The analysis presented in this report is part of a multi-year study of the role of data and research in significant government decisionmaking related to implementation of the National Health Insurance Law. As a multi-purpose survey, the Health Survey was not originally designed to provide data related to the law. However, the opportunity arose to adapt it to information needs related to the law.
This analysis is based primarily on in-depth interviews with users and potential users of information from the survey, and with those responsible for financing, planning, and conducting it. Three types of use of the survey data were examined, and revealed the following:
Overall monitoring of the health system: The survey contributed considerably to the monitoring of the system, and especially to the analysis of access and equity.

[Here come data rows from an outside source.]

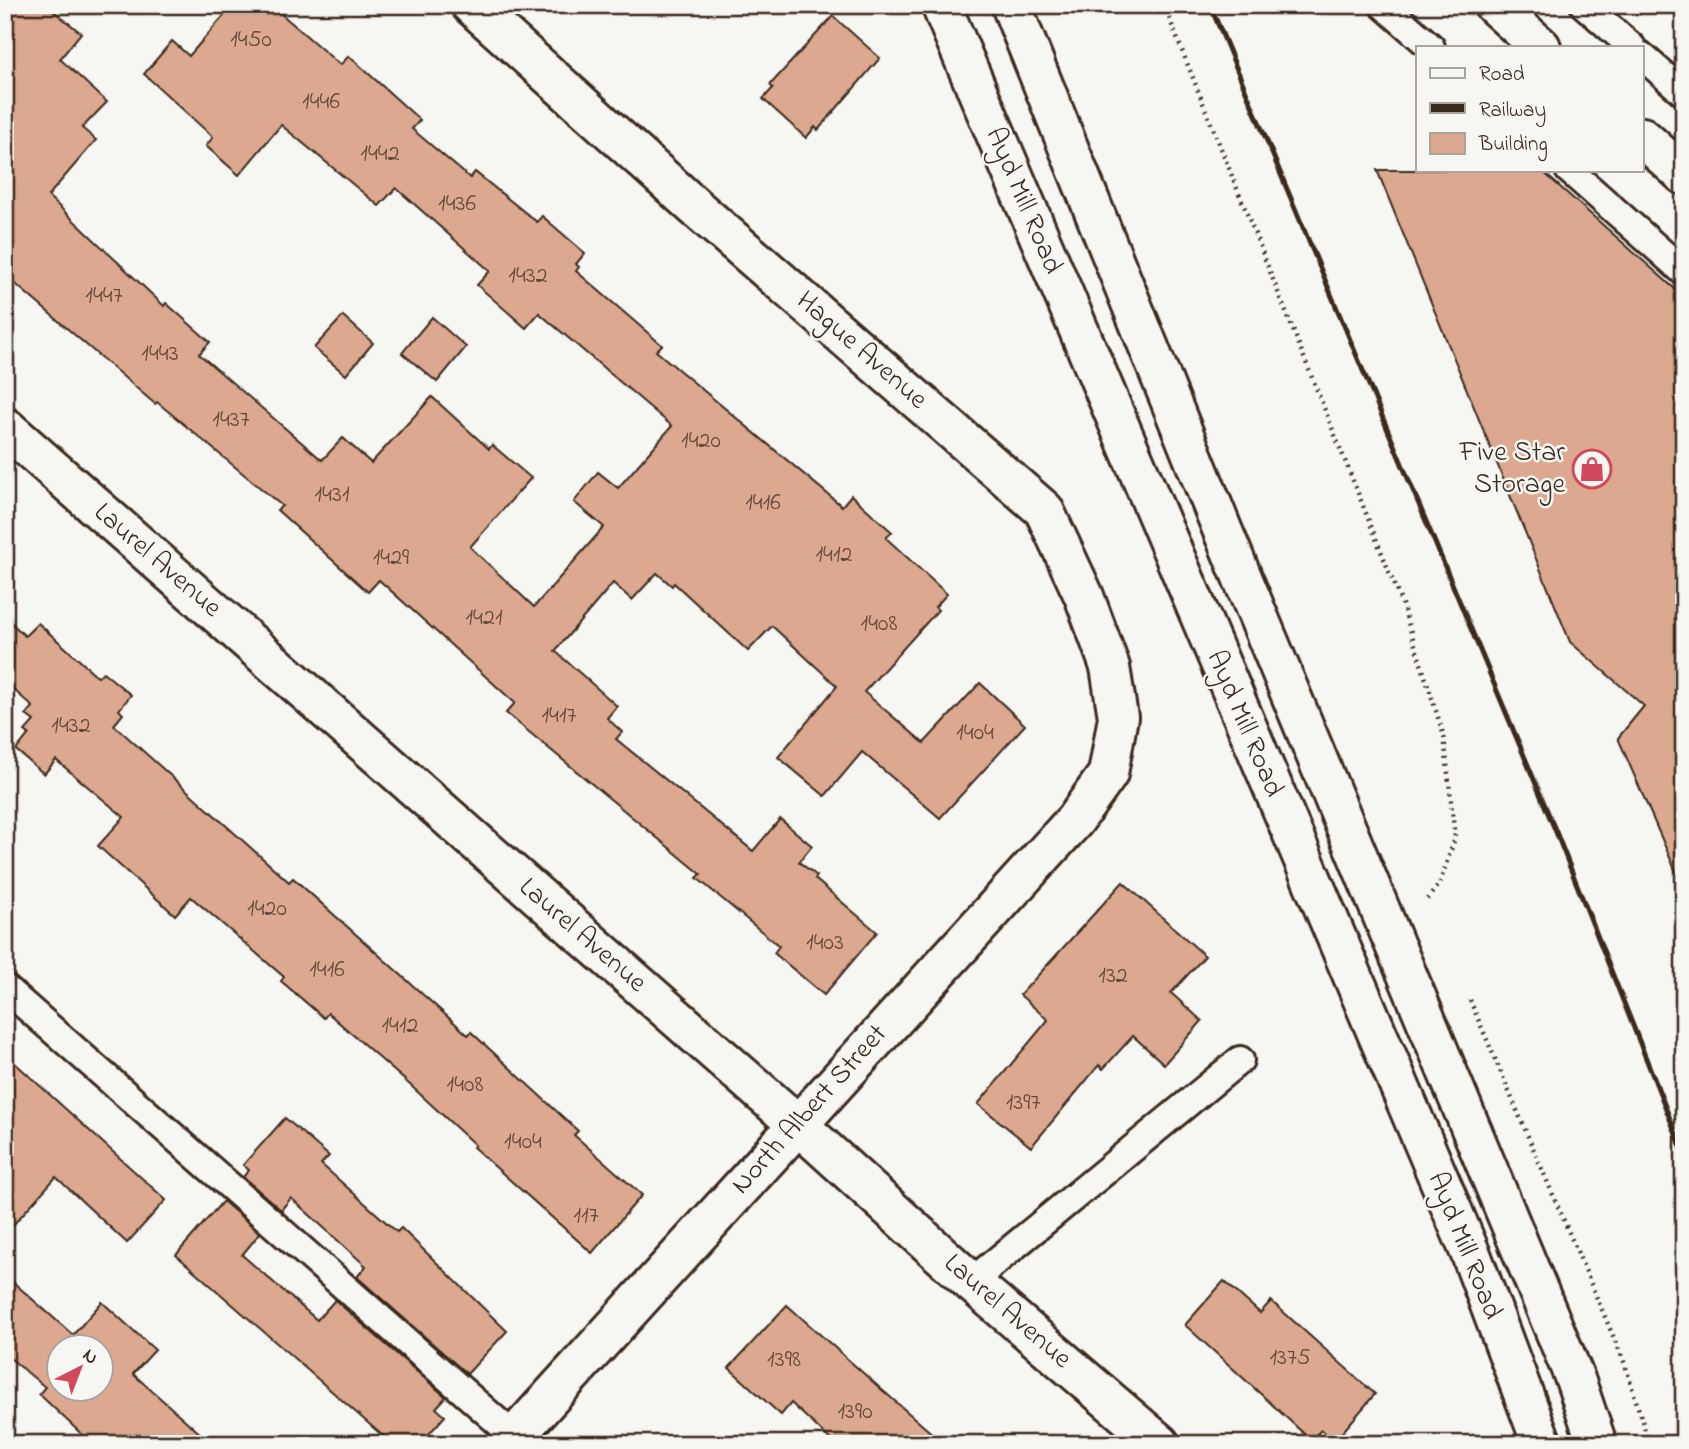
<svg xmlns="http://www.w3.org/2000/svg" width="1689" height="1449" viewBox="0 0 1689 1449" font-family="'Indie Flower',sans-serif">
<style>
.building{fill:#dca890;stroke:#3b2a1e;stroke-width:2;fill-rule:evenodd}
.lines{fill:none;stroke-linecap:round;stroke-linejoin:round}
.lane-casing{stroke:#3b2a1e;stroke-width:32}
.street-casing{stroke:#3b2a1e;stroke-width:44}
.secondary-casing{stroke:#3b2a1e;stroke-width:44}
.path{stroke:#3b2a1e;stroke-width:4.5;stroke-dasharray:2 5;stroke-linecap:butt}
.lane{stroke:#f6f6f2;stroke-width:26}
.street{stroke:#f6f6f2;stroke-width:38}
.secondary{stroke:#f6f6f2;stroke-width:38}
.rail{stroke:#3b2a1e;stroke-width:5}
.labels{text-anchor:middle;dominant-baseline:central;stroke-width:5;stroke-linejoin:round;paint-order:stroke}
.number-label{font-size:24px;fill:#634a3a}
.street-label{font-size:28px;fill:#3b2a1e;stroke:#f6f6f2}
.poi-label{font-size:28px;fill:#3b2a1e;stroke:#f6f6f2;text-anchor:end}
</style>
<rect width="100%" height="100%" fill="#f6f6f2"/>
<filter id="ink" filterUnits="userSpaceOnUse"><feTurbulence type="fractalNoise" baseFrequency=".0143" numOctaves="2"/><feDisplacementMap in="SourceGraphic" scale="14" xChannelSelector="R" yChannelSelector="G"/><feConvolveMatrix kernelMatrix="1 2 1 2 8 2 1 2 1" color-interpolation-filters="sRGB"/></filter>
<g filter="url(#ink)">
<g class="building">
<path d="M 5,5 L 46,5 L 81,33 L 60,59 L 107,102 L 82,128 L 96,140 L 48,196 L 164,306 L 166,303 L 210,342 L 199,354 L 322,460 L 343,438 L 371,463 L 432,397 L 489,449 L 492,445 L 531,478 L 470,547 L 534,607 L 604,527 L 574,502 L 598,472 L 618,488 L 672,426 L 539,313 L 526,328 L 477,285 L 490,271 L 396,188 L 379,206 L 281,125 L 239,175 L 206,146 L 213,137 L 144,74 L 172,41 L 189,56 L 233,5 L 271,5 L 340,65 L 349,56 L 420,120 L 412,129 L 470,178 L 475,172 L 537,222 L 542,216 L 585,253 L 576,264 L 579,267 L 576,271 L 662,345 L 656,351 L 842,506 L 851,495 L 892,532 L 886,538 L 947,594 L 935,607 L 938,610 L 864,692 L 924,743 L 980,683 L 1025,725 L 940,818 L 862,752 L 825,796 L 778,757 L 837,686 L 772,626 L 748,651 L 674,583 L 672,586 L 657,573 L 632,600 L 613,583 L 555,651 L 617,706 L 607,718 L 622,732 L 616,739 L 753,851 L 780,819 L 812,846 L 799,862 L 817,876 L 815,879 L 877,932 L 824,995 L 774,953 L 779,946 L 697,878 L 701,874 L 506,713 L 515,703 L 379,580 L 368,592 L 277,510 L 282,506 L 157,402 L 155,404 L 5,275 Z"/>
<path d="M 833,16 L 880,58 L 818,130 L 815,127 L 806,138 L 763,99 L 773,88 L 770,85 Z"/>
<path d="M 1377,170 L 1541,170 L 1684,297 L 1684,890 L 1618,738 L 1644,706 L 1570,642 Z"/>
<path d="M 343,316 L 373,343 L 346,375 L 314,348 Z"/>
<path d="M 432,317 L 466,347 L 437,382 L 402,353 Z"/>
<path d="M 5,617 L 25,636 L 38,623 L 98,677 L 103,672 L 131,695 L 119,710 L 123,714 L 114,725 L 289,882 L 293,878 L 468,1035 L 471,1032 L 578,1131 L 574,1135 L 642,1195 L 592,1253 L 473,1147 L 475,1145 L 409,1084 L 328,1013 L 324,1018 L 281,981 L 284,977 L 191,897 L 175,915 L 98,846 L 124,817 L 56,760 L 44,774 L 16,750 L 29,734 L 25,731 L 34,721 L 26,715 L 33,707 L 5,682 Z"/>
<path d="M 1123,882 L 1205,956 L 1171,993 L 1202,1021 L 1164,1064 L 1133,1036 L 1103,1069 L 1099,1065 L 1031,1147 L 978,1104 L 1048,1020 L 1020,995 Z"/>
<path d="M 5,1054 L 166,1200 L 127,1243 L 56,1177 L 5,1234 Z"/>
<path d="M 285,1118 L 329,1156 L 321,1164 L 397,1232 L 401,1228 L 507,1331 L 467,1374 L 357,1277 L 366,1266 L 291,1198 L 281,1210 L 243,1177 L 249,1170 L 243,1165 Z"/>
<path d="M 223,1201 L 260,1233 L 242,1255 L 317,1320 L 335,1300 L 446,1397 L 436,1408 L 445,1416 L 420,1444 L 392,1444 L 176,1255 Z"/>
<path d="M 5,1275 L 73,1335 L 102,1302 L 155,1350 L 133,1374 L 212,1444 L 92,1444 L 39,1394 L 45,1387 L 5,1354 ZM 60,1348 L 102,1348 L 102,1390 L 60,1390 Z"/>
<path d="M 1224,1281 L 1260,1313 L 1271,1301 L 1375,1394 L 1334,1442 L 1321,1430 L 1311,1440 L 1185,1325 Z"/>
<path d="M 787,1305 L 881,1389 L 944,1444 L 835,1444 L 791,1403 L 781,1415 L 729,1368 Z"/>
</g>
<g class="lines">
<defs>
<g id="lane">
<path d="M 1383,5 L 1431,47"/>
<path d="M 1584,5 L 1632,47"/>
<path d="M 1642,56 L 1684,93"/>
<path d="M 1569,170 L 1684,272"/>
<path d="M 5,988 L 523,1444"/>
<path d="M 971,1282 L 1240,1060"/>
</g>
<g id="street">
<path d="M 471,5 L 695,207 L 1044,510 L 1084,596 L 1110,667 L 1118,717 L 1108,774 L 1075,820 L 508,1444"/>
<path d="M 5,427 L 797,1124 L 971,1282 L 1160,1444"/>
</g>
<g id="secondary">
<path d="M 941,5 L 1472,1257 L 1542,1444"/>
<path d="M 1011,5 L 1222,529 L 1575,1379 L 1597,1444"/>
<path d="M 1494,5 L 1541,47"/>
<path d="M 1642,137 L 1684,175"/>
</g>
</defs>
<use href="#lane" class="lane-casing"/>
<use href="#street" class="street-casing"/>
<use href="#secondary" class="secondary-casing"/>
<g class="path">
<path d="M 1164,5 L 1402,604 L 1444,736 L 1455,838 L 1439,885 L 1427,899"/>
<path d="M 1470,1000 L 1625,1364 L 1649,1444"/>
</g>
<use href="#lane" class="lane"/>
<use href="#street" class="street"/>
<use href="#secondary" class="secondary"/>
<path class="rail" d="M 1210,5 L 1556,832 L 1684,1154"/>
</g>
</g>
<defs>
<symbol id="shop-ring" viewBox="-11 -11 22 22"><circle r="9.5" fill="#f6f6f2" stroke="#d1495b" stroke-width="1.5"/><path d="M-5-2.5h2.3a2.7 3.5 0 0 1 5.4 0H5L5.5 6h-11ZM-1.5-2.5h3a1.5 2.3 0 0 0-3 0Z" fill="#d1495b"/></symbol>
</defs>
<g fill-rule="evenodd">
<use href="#shop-ring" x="1570" y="447" width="44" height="44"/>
</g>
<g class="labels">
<g class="number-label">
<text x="251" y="40">1450</text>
<text x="321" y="102">1446</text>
<text x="380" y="154">1442</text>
<text x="457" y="204">1436</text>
<text x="528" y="276">1432</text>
<text x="104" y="296">1447</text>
<text x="160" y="354">1443</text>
<text x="231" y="420">1437</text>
<text x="701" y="441">1420</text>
<text x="332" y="495">1431</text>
<text x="763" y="503">1416</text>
<text x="834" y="555">1412</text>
<text x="391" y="558">1429</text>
<text x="484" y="618">1421</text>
<text x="879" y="624">1408</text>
<text x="559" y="716">1417</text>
<text x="71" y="726">1432</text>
<text x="975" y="733">1404</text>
<text x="267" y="909">1420</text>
<text x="825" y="943">1403</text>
<text x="327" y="970">1416</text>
<text x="1113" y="976">132</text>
<text x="400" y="1026">1412</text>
<text x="465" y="1085">1408</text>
<text x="1023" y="1103">1397</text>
<text x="523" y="1142">1404</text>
<text x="586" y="1216">117</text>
<text x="1290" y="1358">1375</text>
<text x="784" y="1360">1398</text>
<text x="855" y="1412">1390</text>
</g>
<g class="street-label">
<text transform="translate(1023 201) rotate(67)">Ayd Mill Road</text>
<text transform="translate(861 351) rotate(41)">Hague Avenue</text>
<text transform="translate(157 561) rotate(41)">Laurel Avenue</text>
<text transform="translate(1244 724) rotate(67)">Ayd Mill Road</text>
<text transform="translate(582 936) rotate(41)">Laurel Avenue</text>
<text transform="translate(810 1110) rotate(-48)">North Albert Street</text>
<text transform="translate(1464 1246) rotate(68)">Ayd Mill Road</text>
<text transform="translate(1007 1312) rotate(41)">Laurel Avenue</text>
</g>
<g class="poi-label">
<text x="1565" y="453">Five Star<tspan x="1565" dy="32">Storage</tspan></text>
</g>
</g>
<rect width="1689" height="1449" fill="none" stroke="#f6f6f2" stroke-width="28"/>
<rect x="14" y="14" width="1661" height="1421" fill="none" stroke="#3b2a1e" stroke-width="2.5" filter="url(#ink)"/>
<rect x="1416" y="46" width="228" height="126" fill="#f6f6f2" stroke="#aba49d" stroke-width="2"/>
<rect x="1430" y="68" width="35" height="10" fill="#f6f6f2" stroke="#aba49d" stroke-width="2"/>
<text x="1479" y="80" font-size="21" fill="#3b2a1e">Road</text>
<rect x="1430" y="103" width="35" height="10" fill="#3b2a1e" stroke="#aba49d" stroke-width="2"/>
<text x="1479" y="116" font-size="21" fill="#3b2a1e">Railway</text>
<rect x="1430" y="133" width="35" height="21" fill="#dca890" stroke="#aba49d" stroke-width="2"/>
<text x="1479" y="150" font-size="21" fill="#3b2a1e">Building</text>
<g transform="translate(80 1368) rotate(42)"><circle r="33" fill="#f6f6f2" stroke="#aba49d" stroke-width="2"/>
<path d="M0-5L12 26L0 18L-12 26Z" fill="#d1495b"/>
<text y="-10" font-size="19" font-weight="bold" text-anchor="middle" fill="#3b2a1e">N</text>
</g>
</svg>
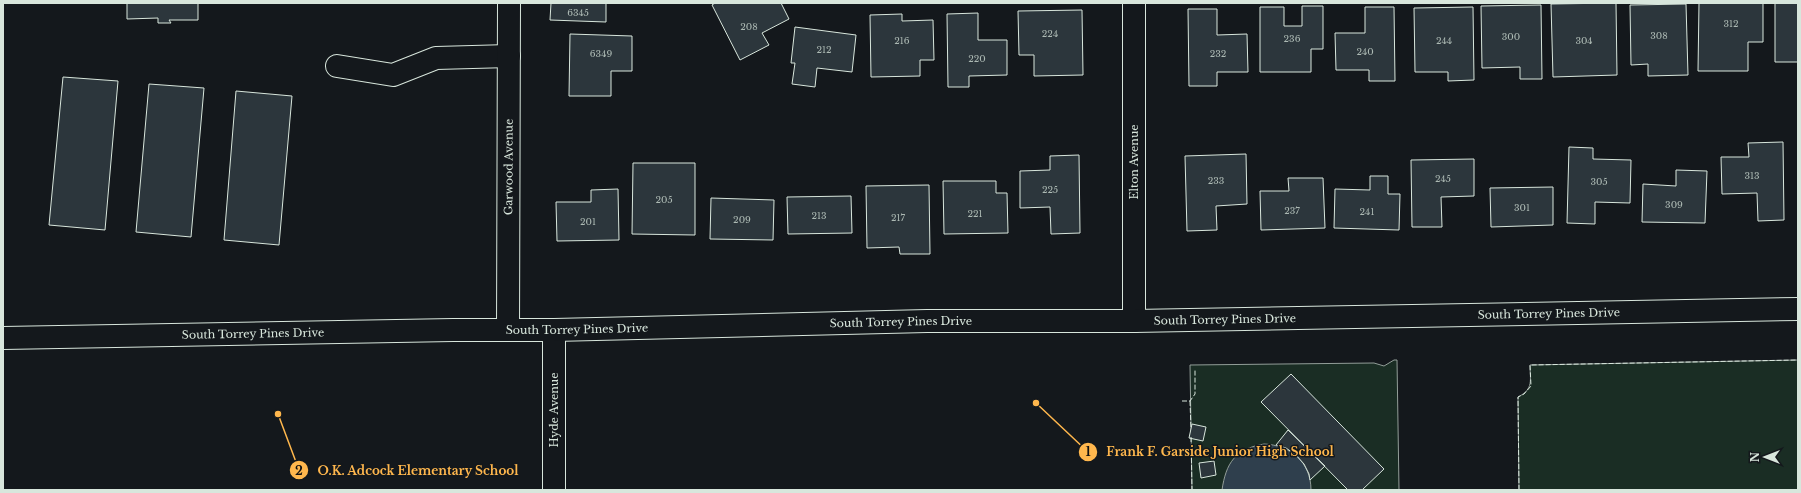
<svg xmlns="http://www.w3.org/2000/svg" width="1801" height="493" font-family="'Libre Baskerville',serif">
<rect width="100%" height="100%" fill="#14181c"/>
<path fill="#1a2d24" stroke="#939e99" d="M1394,360H1397L1399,490H1192L1190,365L1374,363L1384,366Z
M1798,360V490H1519L1518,397C1534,389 1530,380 1530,365Z"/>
<path fill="#2f3f4d" stroke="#939e99" d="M1264,444C1290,445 1311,462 1311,490H1222C1226,463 1235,449 1264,444Z"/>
<path fill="#2c363c" stroke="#d8e6dc" d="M127,3H198V20H169L171,23H158V18L127,19Z
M551,3H606V22L550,20Z
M715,3H781L789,19L762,33L769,45L740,60L712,5Z
M1616,3L1617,75L1553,77L1551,4Z
M1699,3H1763V42H1748V71H1698Z
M1775,3H1798V62H1775Z
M1686,4L1688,75L1648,76V64L1631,65L1630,5Z
M1541,5L1542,79H1520V67L1482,68L1481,6Z
M1302,6H1323V49H1311V72H1260V7H1284V26H1302Z
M1365,7H1394L1395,81H1369V70H1336L1335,33H1365Z
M1473,7L1474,80L1448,81V72H1415L1414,8Z
M1188,9H1217V35L1247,34L1248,72H1217V86H1189Z
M1082,10L1083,75L1034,76V55H1019L1018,11Z
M978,13V40H1007V75L969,76V87H948L947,14Z
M902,14V21L933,20L934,60H920V76L871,77L870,15Z
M795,27L856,35L852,72L817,68L815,87L792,84L795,63H791Z
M570,34L632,36V71H611V96H569Z
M63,77L118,81L105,230L49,225Z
M149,84L204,88L191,237L136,232Z
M236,91L292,96L279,245L224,240Z
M1783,142L1784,220L1758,221L1757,193L1722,194L1721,157H1749L1748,143Z
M1569,147L1593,148V159L1631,160L1630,203L1595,202V224L1567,223Z
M1246,154L1247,204L1216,206L1217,230L1187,231L1185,156Z
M1079,155L1080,233L1051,234L1050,207L1020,208V171L1050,170V156Z
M1474,159V196L1441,197L1442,227H1412L1411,160Z
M633,163H695V235L632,234Z
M1676,170L1707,171L1705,223L1642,222L1643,184L1676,186Z
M1370,176H1388V194H1400L1399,230L1334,228L1335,189L1370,190Z
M1288,178H1323L1325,228L1261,230L1260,191H1289Z
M943,181H996V193H1007L1008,233L944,234Z
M929,185L930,254H900L899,247L867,248L866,186Z
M1553,187V225L1491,227L1490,188Z
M618,189L619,240L557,241L556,202H591V190Z
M851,196L852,233L788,234L787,197Z
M711,198L774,200L773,240L710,239Z
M1291,374L1384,469L1362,490H1348L1261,402Z
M1192,424L1206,427L1203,441L1189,438Z
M1288,430L1325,466L1310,480L1309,474L1304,464L1296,455L1286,448L1276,445Z
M1214,461L1216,475L1201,478L1199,463Z"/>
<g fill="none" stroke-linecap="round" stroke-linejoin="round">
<g stroke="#d8e6dc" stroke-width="24">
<g id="minor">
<path d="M1134,3V321"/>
<path d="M337,66L393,75L436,58L509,56"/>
<path id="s1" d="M508,330L509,3"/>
<path d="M554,490V330"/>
</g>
</g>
<g stroke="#d8e6dc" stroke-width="24">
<g id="major">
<path id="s2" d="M3,338L453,330H554L927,321H1134L1798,309"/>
</g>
</g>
<use href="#minor" stroke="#14181c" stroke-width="22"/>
<use href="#major" stroke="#14181c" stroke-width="22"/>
<path stroke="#d8e6dc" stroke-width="1" stroke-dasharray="5 2" stroke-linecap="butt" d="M1182,401H1190L1195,394V370
M1190,401L1191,429
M1191,437L1192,490
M1519,490L1518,397L1524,394L1531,386L1530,365L1798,360"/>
</g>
<g text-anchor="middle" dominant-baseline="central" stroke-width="3" stroke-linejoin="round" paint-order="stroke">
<g font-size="9" fill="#adbab4">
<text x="578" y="12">6345</text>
<text x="1731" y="23">312</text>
<text x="749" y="26">208</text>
<text x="1050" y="33">224</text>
<text x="1659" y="35">308</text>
<text x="1511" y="36">300</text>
<text x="1292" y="38">236</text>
<text x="902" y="40">216</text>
<text x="1444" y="40">244</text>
<text x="1584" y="40">304</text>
<text x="824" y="49">212</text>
<text x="1365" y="51">240</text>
<text x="601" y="53">6349</text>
<text x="1218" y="53">232</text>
<text x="977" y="58">220</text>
<text x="1752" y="175">313</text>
<text x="1443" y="178">245</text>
<text x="1216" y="180">233</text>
<text x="1599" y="181">305</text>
<text x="1050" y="189">225</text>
<text x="664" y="199">205</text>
<text x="1674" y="204">309</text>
<text x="1522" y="207">301</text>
<text x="1292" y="210">237</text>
<text x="1367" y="211">241</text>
<text x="975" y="213">221</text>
<text x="819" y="215">213</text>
<text x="898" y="217">217</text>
<text x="742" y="219">209</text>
<text x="588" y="221">201</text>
</g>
<g font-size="11" fill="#d8e6dc" stroke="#14181c">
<text transform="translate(1134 162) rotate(-90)">Elton Avenue</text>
<text stroke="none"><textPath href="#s1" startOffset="163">Garwood Avenue</textPath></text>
<text stroke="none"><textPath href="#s2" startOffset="1546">South Torrey Pines Drive</textPath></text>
<text stroke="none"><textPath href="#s2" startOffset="1222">South Torrey Pines Drive</textPath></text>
<text stroke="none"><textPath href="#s2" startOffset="898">South Torrey Pines Drive</textPath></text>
<text stroke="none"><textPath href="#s2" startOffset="574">South Torrey Pines Drive</textPath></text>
<text stroke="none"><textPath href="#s2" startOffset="250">South Torrey Pines Drive</textPath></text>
<text transform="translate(554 410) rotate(-90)">Hyde Avenue</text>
</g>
</g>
<path fill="none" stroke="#ffb74d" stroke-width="1.5" d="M1036 403L1088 452M278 414L299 470"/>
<g fill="#ffb74d" stroke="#14181c" stroke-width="1.5">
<circle cx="1036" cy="403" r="4"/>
<circle cx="278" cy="414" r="4"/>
<circle cx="1088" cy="452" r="10"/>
<circle cx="299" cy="470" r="10"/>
</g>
<g font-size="12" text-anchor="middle" font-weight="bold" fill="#111">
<text x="1088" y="456">1</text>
<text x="299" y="475">2</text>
</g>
<g font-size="12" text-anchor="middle" font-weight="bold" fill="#ffb74d" stroke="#14181c" stroke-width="3" stroke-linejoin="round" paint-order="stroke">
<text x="1220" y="456">Frank F. Garside Junior High School</text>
<text x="418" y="475">O.K. Adcock Elementary School</text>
</g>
<rect width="1801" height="493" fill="none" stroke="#d8e6dc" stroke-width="8"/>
<g transform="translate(1765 457) rotate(270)" stroke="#14181c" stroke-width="3" paint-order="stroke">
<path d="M0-3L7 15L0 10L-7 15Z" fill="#d8e6dc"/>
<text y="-6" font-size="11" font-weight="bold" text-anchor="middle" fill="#d8e6dc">N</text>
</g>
</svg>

Input into policymaking in ten key decisions related to the National Health Insurance Law: The survey contributed much to one of the ten decisions examined, and somewhat to two additional decisions. However, it made almost no contribution to the other seven decisions.
Assessments of the impact of decisions related to the National Health Insurance Law: To date, data from the survey have not contributed significantly to efforts to assess the impact of NHI-related decisions.
The survey’s contribution to the development of policy and assessment of its impact was limited by its brevity, its insufficient frequency, and incomplete efforts to adapt it to policymakers’ evolving information needs. Thus, while the survey’s contributions may already be sufficient to justify conducting it, this study’s findings suggest that it could contribute more, were it designed differently. The study findings are already helping the Ministry of Health and the CBS modify the survey and develop a multi-year strategy regarding the frequency, length, and focus of future Health Surveys.
The study was funded by the Connie and Bert Rabinowitz Fund for Creative Breakthrough Research at the JDC-Brookdale Institute, and by a grant from the Israel National Institute for Health Policy and Health Services Research.